## Exercise
Could you say how many lines below contain the word "they"? Give the number with no other text.

## Data for this task
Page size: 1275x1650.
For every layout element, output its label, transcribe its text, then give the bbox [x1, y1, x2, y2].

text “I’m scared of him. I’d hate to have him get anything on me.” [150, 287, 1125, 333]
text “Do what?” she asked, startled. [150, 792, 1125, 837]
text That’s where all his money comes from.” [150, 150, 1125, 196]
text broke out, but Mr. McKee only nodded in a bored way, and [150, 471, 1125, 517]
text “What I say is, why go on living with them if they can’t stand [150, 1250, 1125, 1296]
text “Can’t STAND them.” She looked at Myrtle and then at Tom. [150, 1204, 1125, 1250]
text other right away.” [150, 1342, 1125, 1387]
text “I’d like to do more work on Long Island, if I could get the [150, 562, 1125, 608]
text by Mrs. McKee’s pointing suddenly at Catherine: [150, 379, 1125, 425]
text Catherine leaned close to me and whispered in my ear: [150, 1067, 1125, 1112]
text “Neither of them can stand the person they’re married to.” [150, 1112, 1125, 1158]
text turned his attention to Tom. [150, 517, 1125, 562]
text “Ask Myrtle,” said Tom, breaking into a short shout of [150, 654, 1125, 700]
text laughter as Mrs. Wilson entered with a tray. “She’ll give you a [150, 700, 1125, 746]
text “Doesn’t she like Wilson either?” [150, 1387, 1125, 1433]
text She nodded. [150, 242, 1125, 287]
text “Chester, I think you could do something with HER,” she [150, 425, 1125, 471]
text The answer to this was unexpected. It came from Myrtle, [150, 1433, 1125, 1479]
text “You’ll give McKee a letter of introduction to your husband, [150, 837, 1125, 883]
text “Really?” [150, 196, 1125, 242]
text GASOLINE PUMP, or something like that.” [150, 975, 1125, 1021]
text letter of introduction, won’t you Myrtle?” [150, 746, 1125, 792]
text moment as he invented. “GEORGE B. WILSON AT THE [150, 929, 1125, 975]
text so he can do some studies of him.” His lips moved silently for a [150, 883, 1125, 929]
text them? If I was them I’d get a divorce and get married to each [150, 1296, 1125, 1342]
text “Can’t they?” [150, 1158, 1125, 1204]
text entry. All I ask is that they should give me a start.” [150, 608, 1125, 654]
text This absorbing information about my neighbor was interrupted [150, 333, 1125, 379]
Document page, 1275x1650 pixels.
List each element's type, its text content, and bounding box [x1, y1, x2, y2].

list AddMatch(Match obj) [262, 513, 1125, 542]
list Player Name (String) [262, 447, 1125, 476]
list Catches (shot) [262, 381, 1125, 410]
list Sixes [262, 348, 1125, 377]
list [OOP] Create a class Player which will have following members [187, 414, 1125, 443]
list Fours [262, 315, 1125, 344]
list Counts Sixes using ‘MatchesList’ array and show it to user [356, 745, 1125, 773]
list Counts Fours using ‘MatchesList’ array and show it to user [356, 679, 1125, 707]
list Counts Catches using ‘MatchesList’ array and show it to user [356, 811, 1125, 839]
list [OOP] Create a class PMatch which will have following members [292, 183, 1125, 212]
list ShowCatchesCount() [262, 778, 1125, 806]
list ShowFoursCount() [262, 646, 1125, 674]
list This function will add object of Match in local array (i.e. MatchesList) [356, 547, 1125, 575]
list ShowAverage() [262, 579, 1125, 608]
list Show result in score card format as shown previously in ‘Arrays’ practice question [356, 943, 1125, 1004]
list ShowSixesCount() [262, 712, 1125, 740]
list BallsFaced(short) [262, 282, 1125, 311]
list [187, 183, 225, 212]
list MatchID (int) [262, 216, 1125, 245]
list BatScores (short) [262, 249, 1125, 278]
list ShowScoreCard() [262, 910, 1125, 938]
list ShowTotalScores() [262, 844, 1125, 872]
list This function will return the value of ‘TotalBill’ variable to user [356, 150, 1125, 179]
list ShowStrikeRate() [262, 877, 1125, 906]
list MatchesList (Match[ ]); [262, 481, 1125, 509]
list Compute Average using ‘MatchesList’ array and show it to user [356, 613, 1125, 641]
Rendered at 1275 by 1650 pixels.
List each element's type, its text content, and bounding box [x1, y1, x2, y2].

## Exercise output
4